# Contributing to Manifolds.jl

First, thanks for taking the time to contribute. Any contribution is appreciated and welcome.

The following is a set of guidelines to Manifolds.jl.

## I just have a question

The developers can most easily be reached in the Julia Slack channel #manifolds. You can apply for the Julia Slack workspace here if you haven't joined yet. You can also ask your question on discourse.julialang.org.

## How can I file an issue?

If you found a bug or want to propose a feature, we track our issues within the GitHub repository.

## How can I contribute?

### Add a missing method

Not all methods from our interface ManifoldsBase.jl have been implemented for every manifold. If you notice a method missing and can contribute an implementation, please do so! Even providing a single new method is a good contribution.

### Provide a new manifold

A main contribution you can provide is another manifold that is not yet included in the package. A manifold is a concrete type of AbstractManifold from ManifoldsBase.jl. This package also provides the main set of functions a manifold can/should implement. Don't worry if you can only implement some of the functions. If the application you have in mind only requires a subset of these functions, implement those. The ManifoldsBase.jl interface provides concrete error messages for the remaining unimplemented functions.

One important detail is that the interface usually provides an in-place as well as a non-mutating variant See for example exp! and exp. The non-mutating one (e.g. exp) always falls back to use the in-place one, so in most cases it should suffice to implement the in-place one (e.g. exp!).

Note that since the first argument is always the AbstractManifold, the mutated argument is always the second one in the signature. In the example we have exp(M, p, X, t) for the exponential map and exp!(M, q, p, X, t) for the in-place one, which stores the result in q.

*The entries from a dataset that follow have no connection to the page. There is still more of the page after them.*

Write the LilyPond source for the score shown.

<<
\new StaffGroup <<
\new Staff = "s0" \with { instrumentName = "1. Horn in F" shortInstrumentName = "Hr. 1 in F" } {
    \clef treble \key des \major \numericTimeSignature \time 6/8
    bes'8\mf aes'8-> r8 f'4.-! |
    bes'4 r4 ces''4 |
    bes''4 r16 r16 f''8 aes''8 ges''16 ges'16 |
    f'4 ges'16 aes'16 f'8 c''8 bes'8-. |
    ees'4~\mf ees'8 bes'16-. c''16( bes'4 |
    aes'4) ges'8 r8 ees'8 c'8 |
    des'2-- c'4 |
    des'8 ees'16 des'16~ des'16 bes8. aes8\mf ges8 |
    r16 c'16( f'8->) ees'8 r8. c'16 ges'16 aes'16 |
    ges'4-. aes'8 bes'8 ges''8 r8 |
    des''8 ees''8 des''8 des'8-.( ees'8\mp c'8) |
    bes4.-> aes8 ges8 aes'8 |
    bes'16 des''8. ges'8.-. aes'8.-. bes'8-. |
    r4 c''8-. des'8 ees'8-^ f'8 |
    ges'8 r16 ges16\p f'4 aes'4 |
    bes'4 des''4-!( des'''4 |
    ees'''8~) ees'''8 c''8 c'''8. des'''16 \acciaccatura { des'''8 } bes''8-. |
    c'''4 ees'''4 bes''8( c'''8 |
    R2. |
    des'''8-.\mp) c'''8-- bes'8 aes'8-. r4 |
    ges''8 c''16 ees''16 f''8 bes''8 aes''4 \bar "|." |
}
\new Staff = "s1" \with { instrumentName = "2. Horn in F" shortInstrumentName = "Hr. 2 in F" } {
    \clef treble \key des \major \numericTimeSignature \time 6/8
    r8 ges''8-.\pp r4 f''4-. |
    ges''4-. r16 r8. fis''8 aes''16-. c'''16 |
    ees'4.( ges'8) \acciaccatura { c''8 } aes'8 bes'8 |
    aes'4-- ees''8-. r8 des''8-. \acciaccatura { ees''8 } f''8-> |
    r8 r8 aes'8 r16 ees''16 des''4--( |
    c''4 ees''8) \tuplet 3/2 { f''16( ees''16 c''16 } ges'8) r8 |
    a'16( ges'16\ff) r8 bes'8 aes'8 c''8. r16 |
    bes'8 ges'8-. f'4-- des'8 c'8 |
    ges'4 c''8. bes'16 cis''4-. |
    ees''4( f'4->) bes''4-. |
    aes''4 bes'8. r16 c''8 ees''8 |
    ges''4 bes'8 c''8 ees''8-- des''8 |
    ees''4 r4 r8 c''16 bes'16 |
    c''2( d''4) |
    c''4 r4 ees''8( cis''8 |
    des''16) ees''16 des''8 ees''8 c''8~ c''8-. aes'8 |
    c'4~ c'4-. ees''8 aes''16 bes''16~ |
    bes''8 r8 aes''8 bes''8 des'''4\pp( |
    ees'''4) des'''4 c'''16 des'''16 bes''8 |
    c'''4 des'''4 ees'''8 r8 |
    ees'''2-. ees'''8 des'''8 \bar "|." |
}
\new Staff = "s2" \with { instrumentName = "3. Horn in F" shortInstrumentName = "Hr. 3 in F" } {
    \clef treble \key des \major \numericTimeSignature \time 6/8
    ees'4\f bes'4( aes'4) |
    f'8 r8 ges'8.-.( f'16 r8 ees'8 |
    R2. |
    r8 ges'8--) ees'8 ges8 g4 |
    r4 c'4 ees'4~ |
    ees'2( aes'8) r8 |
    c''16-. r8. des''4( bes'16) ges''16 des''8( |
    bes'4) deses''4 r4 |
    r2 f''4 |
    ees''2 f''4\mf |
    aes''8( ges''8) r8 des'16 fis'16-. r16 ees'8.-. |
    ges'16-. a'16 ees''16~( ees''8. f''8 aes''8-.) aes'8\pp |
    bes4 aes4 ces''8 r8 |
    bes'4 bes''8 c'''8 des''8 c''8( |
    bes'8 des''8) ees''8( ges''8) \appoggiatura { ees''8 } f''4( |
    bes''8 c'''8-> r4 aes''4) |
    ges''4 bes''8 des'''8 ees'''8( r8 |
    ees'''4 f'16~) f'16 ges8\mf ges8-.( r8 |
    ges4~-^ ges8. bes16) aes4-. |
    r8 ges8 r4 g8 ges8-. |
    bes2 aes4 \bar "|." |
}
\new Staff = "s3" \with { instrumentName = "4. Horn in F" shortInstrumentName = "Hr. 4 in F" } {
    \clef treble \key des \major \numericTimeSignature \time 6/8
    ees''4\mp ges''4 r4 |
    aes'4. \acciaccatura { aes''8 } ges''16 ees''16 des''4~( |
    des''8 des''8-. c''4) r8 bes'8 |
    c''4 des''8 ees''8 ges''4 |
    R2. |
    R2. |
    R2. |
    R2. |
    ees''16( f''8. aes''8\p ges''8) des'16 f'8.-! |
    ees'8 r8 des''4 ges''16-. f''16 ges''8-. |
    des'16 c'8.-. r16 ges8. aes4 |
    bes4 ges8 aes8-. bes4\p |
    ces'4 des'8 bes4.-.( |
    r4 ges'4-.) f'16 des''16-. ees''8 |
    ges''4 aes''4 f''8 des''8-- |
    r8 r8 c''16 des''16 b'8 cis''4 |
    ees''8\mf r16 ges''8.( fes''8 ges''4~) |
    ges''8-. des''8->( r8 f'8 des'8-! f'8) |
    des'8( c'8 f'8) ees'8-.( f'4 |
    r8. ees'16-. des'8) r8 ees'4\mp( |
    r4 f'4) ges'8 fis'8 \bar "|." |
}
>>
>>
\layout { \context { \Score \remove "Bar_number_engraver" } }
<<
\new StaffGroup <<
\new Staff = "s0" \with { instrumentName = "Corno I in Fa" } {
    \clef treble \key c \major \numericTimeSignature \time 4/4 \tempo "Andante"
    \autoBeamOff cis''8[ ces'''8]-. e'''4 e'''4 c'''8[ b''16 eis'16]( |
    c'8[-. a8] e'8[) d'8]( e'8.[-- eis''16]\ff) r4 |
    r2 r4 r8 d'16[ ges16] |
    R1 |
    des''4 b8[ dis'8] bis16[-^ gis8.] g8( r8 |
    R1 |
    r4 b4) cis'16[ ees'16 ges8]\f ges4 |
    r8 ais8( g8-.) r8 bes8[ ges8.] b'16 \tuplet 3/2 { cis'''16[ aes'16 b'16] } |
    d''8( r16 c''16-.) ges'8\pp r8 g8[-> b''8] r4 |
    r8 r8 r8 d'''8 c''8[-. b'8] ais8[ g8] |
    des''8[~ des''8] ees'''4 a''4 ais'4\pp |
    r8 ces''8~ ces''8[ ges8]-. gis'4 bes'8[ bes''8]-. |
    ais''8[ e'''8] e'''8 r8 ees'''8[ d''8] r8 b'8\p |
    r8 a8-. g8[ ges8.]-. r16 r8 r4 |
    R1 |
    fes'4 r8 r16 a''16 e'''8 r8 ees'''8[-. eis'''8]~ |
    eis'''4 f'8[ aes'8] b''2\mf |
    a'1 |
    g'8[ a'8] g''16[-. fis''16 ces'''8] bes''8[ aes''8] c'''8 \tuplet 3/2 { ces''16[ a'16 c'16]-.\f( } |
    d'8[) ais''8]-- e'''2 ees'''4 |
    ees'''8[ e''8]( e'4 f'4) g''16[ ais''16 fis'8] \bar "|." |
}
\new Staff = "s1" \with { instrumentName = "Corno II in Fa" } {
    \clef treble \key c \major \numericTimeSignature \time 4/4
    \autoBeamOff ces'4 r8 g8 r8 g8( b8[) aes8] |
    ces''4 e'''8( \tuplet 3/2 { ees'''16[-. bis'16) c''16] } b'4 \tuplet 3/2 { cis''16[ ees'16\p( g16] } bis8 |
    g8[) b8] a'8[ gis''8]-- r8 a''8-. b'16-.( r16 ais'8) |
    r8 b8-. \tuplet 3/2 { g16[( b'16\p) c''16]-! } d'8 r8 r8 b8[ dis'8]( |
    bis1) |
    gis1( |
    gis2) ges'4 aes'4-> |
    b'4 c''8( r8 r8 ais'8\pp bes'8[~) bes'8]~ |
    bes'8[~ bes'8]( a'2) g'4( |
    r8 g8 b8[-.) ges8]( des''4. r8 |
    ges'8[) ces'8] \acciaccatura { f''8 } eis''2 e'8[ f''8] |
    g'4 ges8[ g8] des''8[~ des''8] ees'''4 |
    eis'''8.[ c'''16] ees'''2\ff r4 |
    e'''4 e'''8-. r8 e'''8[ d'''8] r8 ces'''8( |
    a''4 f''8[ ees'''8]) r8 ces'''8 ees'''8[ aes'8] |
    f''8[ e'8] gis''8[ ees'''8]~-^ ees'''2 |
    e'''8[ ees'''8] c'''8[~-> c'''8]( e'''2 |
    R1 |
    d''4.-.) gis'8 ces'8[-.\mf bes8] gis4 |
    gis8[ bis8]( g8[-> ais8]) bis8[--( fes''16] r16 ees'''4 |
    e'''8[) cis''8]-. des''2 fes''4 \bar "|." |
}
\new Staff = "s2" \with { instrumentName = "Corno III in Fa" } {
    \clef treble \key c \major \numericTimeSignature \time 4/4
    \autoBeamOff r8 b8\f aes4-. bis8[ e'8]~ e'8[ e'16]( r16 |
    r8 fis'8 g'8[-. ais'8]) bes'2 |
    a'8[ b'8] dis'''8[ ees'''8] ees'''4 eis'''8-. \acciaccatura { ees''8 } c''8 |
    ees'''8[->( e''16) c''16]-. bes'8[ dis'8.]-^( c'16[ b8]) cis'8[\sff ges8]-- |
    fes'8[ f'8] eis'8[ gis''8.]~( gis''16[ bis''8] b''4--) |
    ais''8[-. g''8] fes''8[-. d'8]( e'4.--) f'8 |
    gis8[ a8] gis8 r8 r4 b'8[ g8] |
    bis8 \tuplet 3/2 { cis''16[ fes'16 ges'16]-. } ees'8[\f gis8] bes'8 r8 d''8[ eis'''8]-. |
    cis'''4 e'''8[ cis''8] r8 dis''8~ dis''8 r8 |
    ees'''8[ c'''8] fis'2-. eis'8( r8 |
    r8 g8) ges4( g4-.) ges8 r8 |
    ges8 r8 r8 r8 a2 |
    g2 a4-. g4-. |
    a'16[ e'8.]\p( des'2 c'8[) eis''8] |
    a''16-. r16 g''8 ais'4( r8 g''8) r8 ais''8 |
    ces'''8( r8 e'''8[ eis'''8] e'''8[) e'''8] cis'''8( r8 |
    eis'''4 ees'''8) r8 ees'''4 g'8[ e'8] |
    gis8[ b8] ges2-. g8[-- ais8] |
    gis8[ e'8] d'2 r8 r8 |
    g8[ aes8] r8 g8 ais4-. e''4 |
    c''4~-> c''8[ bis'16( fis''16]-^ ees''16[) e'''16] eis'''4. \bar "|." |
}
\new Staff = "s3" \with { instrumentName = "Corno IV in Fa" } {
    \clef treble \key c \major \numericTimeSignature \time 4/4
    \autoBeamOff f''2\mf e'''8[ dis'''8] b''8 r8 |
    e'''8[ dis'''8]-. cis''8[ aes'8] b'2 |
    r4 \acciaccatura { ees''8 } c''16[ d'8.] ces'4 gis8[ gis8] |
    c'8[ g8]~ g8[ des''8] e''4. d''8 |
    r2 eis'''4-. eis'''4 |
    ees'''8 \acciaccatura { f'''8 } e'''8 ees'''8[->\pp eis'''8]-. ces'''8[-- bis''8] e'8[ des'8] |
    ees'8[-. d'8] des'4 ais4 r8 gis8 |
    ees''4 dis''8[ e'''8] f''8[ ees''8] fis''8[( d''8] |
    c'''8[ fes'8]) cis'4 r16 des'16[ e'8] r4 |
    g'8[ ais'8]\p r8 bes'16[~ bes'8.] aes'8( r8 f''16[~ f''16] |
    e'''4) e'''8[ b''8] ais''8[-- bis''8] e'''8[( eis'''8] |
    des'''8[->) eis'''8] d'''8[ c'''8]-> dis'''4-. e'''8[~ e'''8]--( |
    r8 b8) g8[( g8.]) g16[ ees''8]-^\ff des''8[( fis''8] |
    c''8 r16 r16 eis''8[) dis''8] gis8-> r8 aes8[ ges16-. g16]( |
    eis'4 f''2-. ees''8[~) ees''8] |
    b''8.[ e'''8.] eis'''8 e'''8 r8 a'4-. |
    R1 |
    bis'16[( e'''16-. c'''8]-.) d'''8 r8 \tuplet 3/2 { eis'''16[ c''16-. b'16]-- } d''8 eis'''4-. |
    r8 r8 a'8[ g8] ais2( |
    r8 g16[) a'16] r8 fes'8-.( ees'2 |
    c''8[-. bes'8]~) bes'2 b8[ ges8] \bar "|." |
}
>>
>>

On the other hand, the user will most likely look for the documentation of the non-mutating version, so we recommend adding the docstring for the non-mutating one, where all different signatures should be collected in one string when reasonable. This can best be achieved by adding a docstring to the method with a general signature with the first argument being your manifold:

struct MyManifold <: AbstractManifold end

@doc raw"""
exp(M::MyManifold, p, X)

Describe the function.
"""
exp(::MyManifold, ::Any...)

### Code style

We try to follow the documentation guidelines from the Julia documentation as well as Blue Style. We run JuliaFormatter.jl on the repo in the way set in the .JuliaFormatter.toml file, which enforces a number of conventions consistent with the Blue Style.

We also follow a few internal conventions:

• It is preferred that the AbstractManifold's struct contain a reference to the general theory.
• Any implemented function should be accompanied by its mathematical formulae if a closed form exists.
• Within the source code of one manifold, the type of the manifold should be the first element of the file, and an alphabetical order of the functions is preferable.
• The above implies that the in-place variant of a function follows the non-mutating variant.
• There should be no dangling = signs.
• Always add a newline between things of different types (struct/method/const).
• Always add a newline between methods for different functions (including in-place/nonmutating variants).
• Prefer to have no newline between methods for the same function; when reasonable, merge the docstrings.
• All import/using/include should be in the main module file.